▶ [EXCERPT TO READ]
The first recipients of the award are Niels Bultink and Adriaan Rol, both from the Delft University of Technology. Under the leadership of Leo DiCarlo, the head of the Quantum Transport group, they supported Zurich Instruments during the development of the UHFQA Quantum Analyzer and the HDAWG Arbitrary Waveform Generator.

Niels and Adriaan received the prize from Sadik Hafizovic, CEO of Zurich Instruments, during a lab visit at the TU Delft. On the picture: Leo DiCarlo, Sadik Hafizovic, Adriaan Rol, and Niels Bultink (from top left)

The very first HDAWG prototype outside Zurich Instruments's R&D lab was delivered to you in the summer of 2017. At that time, the device was still under development and did not always behave as expected. What did the role of an early adopter of the HDAWG entail?

Adriaan: I would say that my role consisted mostly of a combination of debugging and suggesting features that would improve the usability of the HDAWG. We were also closely involved in the development of some key features such as the real-time predistortion filters.

When we first got the HDAWG it was not yet in the shape it is in now. My first task was to hook it up to our setup. This may seem rather simple, but a lot of the basics were still missing, for instance there was no driver for our Python framework. Even when everything was done right, there were often bugs such as parameters that would return nonsensical values when read out, or output voltages that did not correspond to what was indicated by the instrument. After some discussions with ZI's software team, a feature was added to the ZI Python API that allows us to auto-generate these drivers based on the API itself, including the documentation for each parameter. This is very useful when new features are added as we have effectively eliminated the driver writing.

▶ [YOUR ASSIGNMENT]
State whether each statement agrees with the interview, giving yes or no and quoting the deciding words: 1. The first HDAWG prototype to leave the Zurich Instruments R&D lab arrived in the summer of 2017. 2. A driver for the Python framework was ready when the HDAWG first arrived. 3. Leo DiCarlo handed the prize to Niels and Adriaan.

▶ [RECORDED DATA]
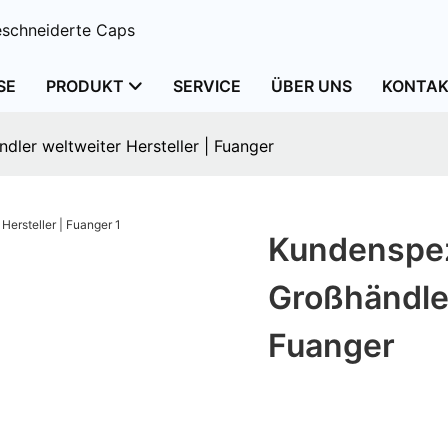
schneiderte Caps
SE
PRODUKT
SERVICE
ÜBER UNS
KONTAK
ler weltweiter Hersteller | Fuanger
Kundenspez
Großhändler
Fuanger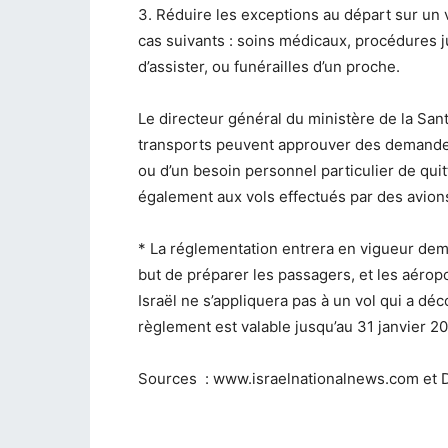
3. Réduire les exceptions au départ sur un 
cas suivants : soins médicaux, procédures j
d’assister, ou funérailles d’un proche.
Le directeur général du ministère de la Sant
transports peuvent approuver des demandes
ou d’un besoin personnel particulier de quitt
également aux vols effectués par des avions
* La réglementation entrera en vigueur dema
but de préparer les passagers, et les aéropo
Israël ne s’appliquera pas à un vol qui a dé
règlement est valable jusqu’au 31 janvier 2
Sources : www.israelnationalnews.com et D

▶ [SOLVED EXERCISE]
1. Yes: "The very first HDAWG prototype outside Zurich Instruments's R&D lab was delivered to you in the summer of 2017."
2. No: "there was no driver for our Python framework."
3. No: "Niels and Adriaan received the prize from Sadik Hafizovic, CEO of Zurich Instruments."